Exercise details: The expected response is the full listing, retyped exactly, without its images.

Working data:
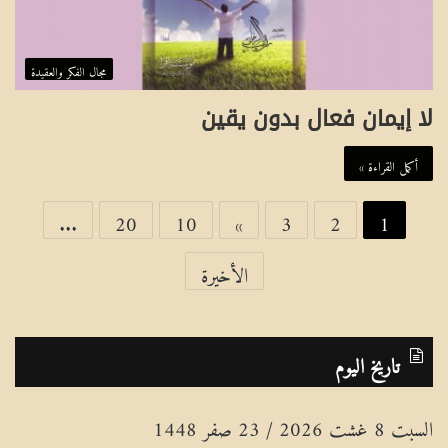
مجال الفكر والعقيدة
لا إيمان فعال بدون يقين
أكمل القراءة »
...
20
10
»
3
2
1
الأخيرة
تاريخ اليوم
السبت 8 غشت 2026 / 23 صفر 1448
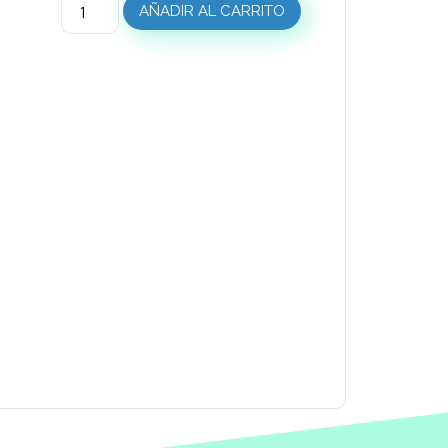
AÑADIR AL CARRITO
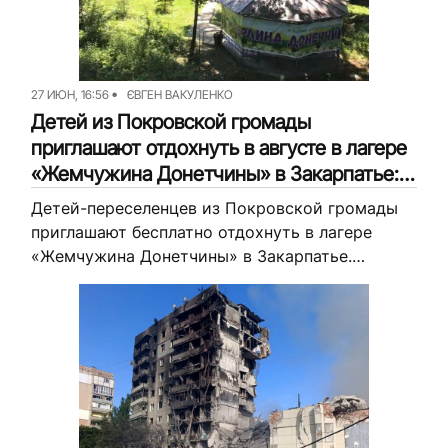
27 ИЮН, 16:56
ЄВГЕН ВАКУЛЕНКО
Детей из Покровской громады
приглашают отдохнуть в августе в лагере
«Жемчужина Донетчины» в Закарпатье:
как подать заявку
Детей-переселенцев из Покровской громады
приглашают бесплатно отдохнуть в лагере
«Жемчужина Донетчины» в Закарпатье.
Рассказываем, когда начнутся смены и как
подать заявку.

Solution:
مجال الفكر والعقيدة
لا إيمان فعال بدون يقين
أكمل القراءة »
...
20
10
»
3
2
1
الأخيرة
تاريخ اليوم
السبت 8 غشت 2026 / 23 صفر 1448
AÑADIR AL CARRITO
27 ИЮН, 16:56
ЄВГЕН ВАКУЛЕНКО
Детей из Покровской громады
приглашают отдохнуть в августе в лагере
«Жемчужина Донетчины» в Закарпатье:
как подать заявку
Детей-переселенцев из Покровской громады
приглашают бесплатно отдохнуть в лагере
«Жемчужина Донетчины» в Закарпатье.
Рассказываем, когда начнутся смены и как
подать заявку.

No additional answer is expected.